A study released Monday found that pregnant women with a moderate to severe case of COVID-19 are at an increased risk for complications compared to pregnant women who did not have the virus.
The study by the National Institutes of Health (NIH) included more than 13,000 pregnant women who delivered babies from March 2020 to December 2020, before vaccines were available. About 2,400 of the pregnant women were infected with COVID-19.
The study found mild or asymptomatic infection was not associated with increased pregnancy risks.
However, those with a moderate to severe case of COVID-19 were more likely to give birth by cesarean section, deliver newborns preterm, die around the time of birth or experience serious illness from conditions associated with a complicated pregnancy.
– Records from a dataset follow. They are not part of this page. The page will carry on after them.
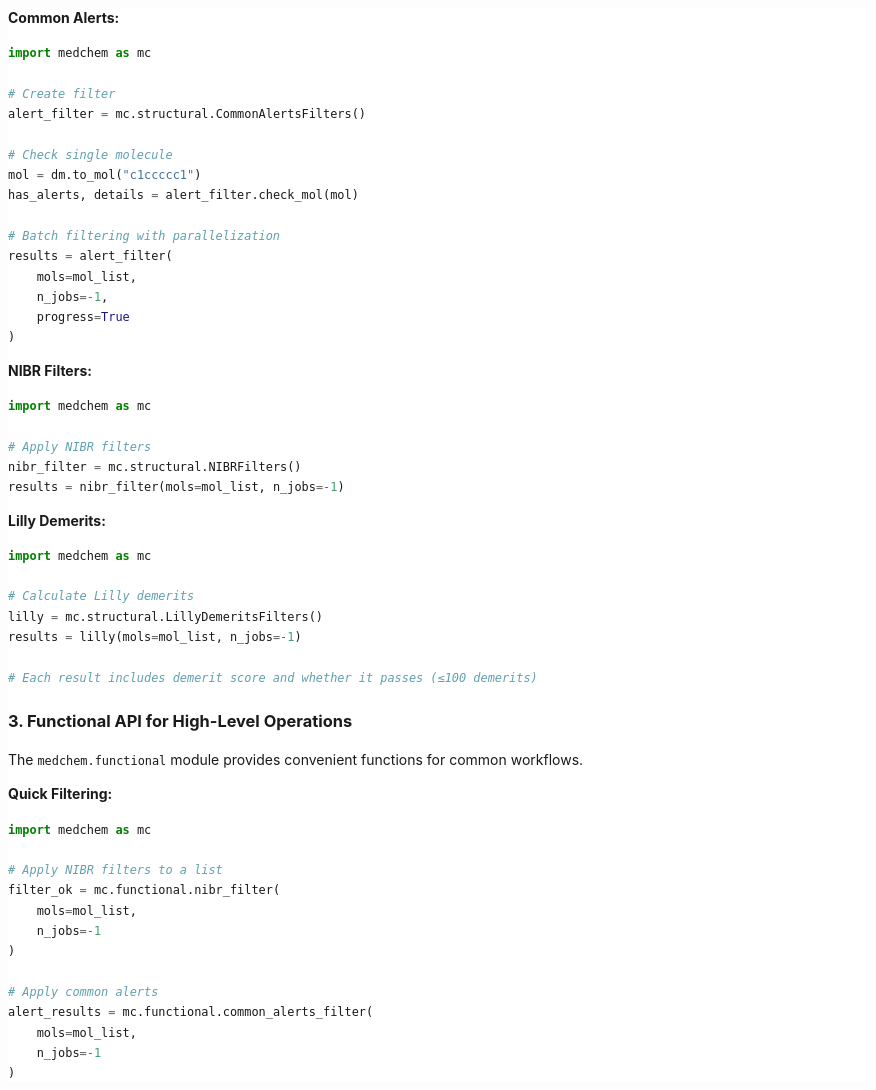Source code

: **Common Alerts:**

```python
import medchem as mc

# Create filter
alert_filter = mc.structural.CommonAlertsFilters()

# Check single molecule
mol = dm.to_mol("c1ccccc1")
has_alerts, details = alert_filter.check_mol(mol)

# Batch filtering with parallelization
results = alert_filter(
    mols=mol_list,
    n_jobs=-1,
    progress=True
)
```

**NIBR Filters:**

```python
import medchem as mc

# Apply NIBR filters
nibr_filter = mc.structural.NIBRFilters()
results = nibr_filter(mols=mol_list, n_jobs=-1)
```

**Lilly Demerits:**

```python
import medchem as mc

# Calculate Lilly demerits
lilly = mc.structural.LillyDemeritsFilters()
results = lilly(mols=mol_list, n_jobs=-1)

# Each result includes demerit score and whether it passes (≤100 demerits)
```

### 3. Functional API for High-Level Operations

The `medchem.functional` module provides convenient functions for common workflows.

**Quick Filtering:**

```python
import medchem as mc

# Apply NIBR filters to a list
filter_ok = mc.functional.nibr_filter(
    mols=mol_list,
    n_jobs=-1
)

# Apply common alerts
alert_results = mc.functional.common_alerts_filter(
    mols=mol_list,
    n_jobs=-1
)
```
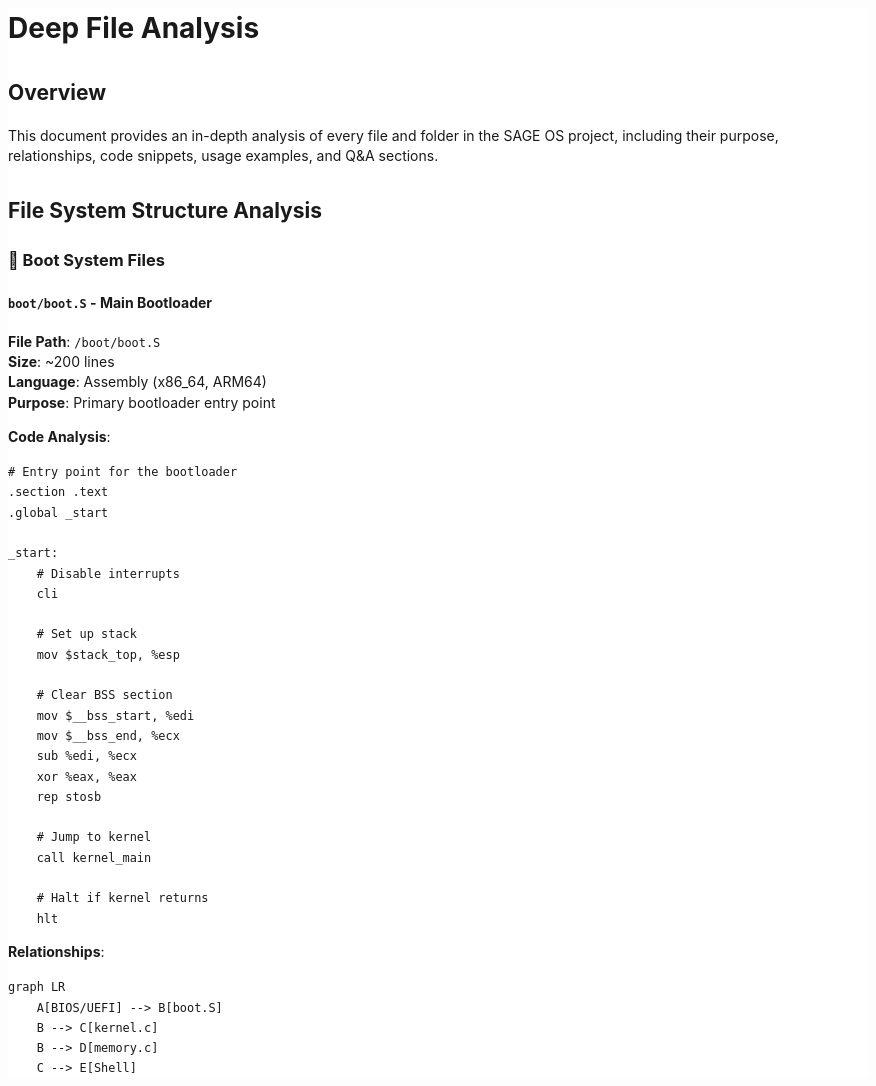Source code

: # Deep File Analysis

## Overview

This document provides an in-depth analysis of every file and folder in the SAGE OS project, including their purpose, relationships, code snippets, usage examples, and Q&A sections.

## File System Structure Analysis

### 🚀 Boot System Files

#### `boot/boot.S` - Main Bootloader

**File Path**: `/boot/boot.S`  
**Size**: ~200 lines  
**Language**: Assembly (x86_64, ARM64)  
**Purpose**: Primary bootloader entry point

**Code Analysis**:
```assembly
# Entry point for the bootloader
.section .text
.global _start

_start:
    # Disable interrupts
    cli
    
    # Set up stack
    mov $stack_top, %esp
    
    # Clear BSS section
    mov $__bss_start, %edi
    mov $__bss_end, %ecx
    sub %edi, %ecx
    xor %eax, %eax
    rep stosb
    
    # Jump to kernel
    call kernel_main
    
    # Halt if kernel returns
    hlt
```

**Relationships**:
```mermaid
graph LR
    A[BIOS/UEFI] --> B[boot.S]
    B --> C[kernel.c]
    B --> D[memory.c]
    C --> E[Shell]
```
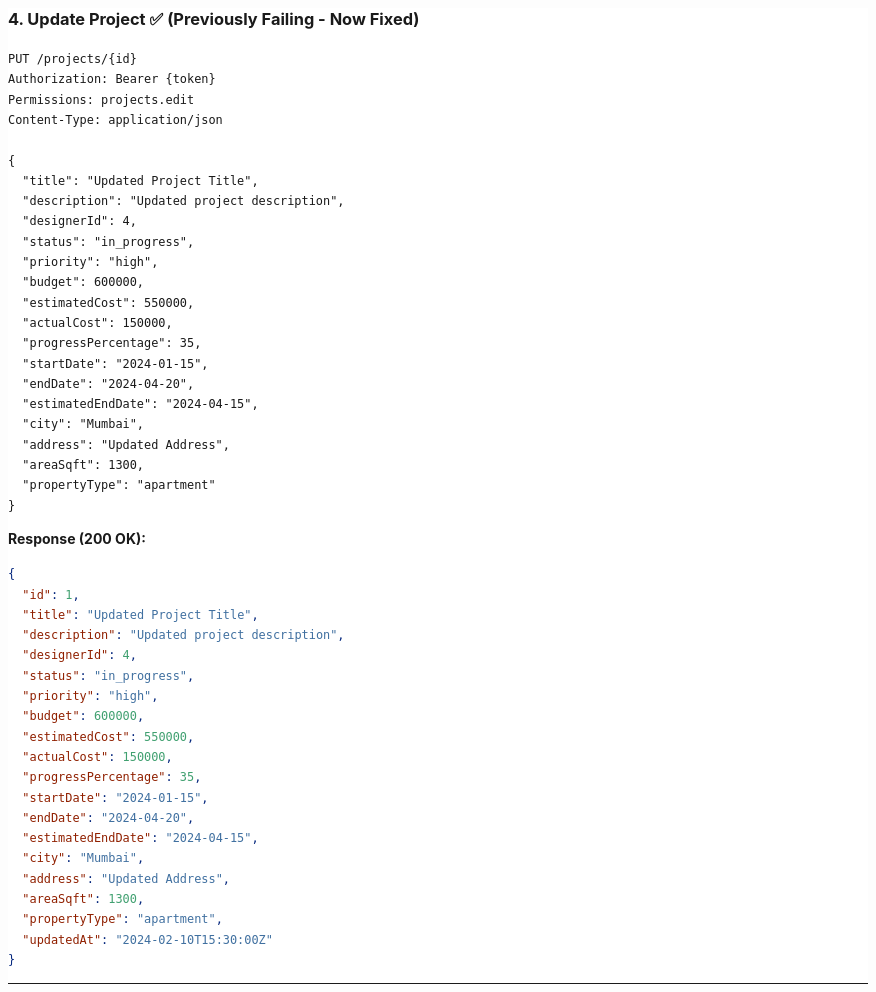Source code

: ### 4. Update Project ✅ (Previously Failing - Now Fixed)
```http
PUT /projects/{id}
Authorization: Bearer {token}
Permissions: projects.edit
Content-Type: application/json

{
  "title": "Updated Project Title",
  "description": "Updated project description",
  "designerId": 4,
  "status": "in_progress",
  "priority": "high",
  "budget": 600000,
  "estimatedCost": 550000,
  "actualCost": 150000,
  "progressPercentage": 35,
  "startDate": "2024-01-15",
  "endDate": "2024-04-20",
  "estimatedEndDate": "2024-04-15",
  "city": "Mumbai",
  "address": "Updated Address",
  "areaSqft": 1300,
  "propertyType": "apartment"
}
```

**Response (200 OK):**
```json
{
  "id": 1,
  "title": "Updated Project Title",
  "description": "Updated project description",
  "designerId": 4,
  "status": "in_progress",
  "priority": "high",
  "budget": 600000,
  "estimatedCost": 550000,
  "actualCost": 150000,
  "progressPercentage": 35,
  "startDate": "2024-01-15",
  "endDate": "2024-04-20",
  "estimatedEndDate": "2024-04-15",
  "city": "Mumbai",
  "address": "Updated Address",
  "areaSqft": 1300,
  "propertyType": "apartment",
  "updatedAt": "2024-02-10T15:30:00Z"
}
```

---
Those more severely affected by COVID-19 also were more likely to lose the pregnancy or have their infant die while still as a newborn, according to the study.
The NIH, in response to the study results, has called for more pregnant women and women of child-bearing age to get vaccinated if they are not already and take other safety precautions to prevent infection against the coronavirus.
“The findings underscore the need for women of child-bearing age and pregnant individuals to be vaccinated and to take other precautions against becoming infected with SARS-CoV-2,” said Dr. Diana Bianchi, director of the National Institute of Child Health and Human Development (NICHD), which funded the study.
“This is the best way to protect pregnant women and their babies.”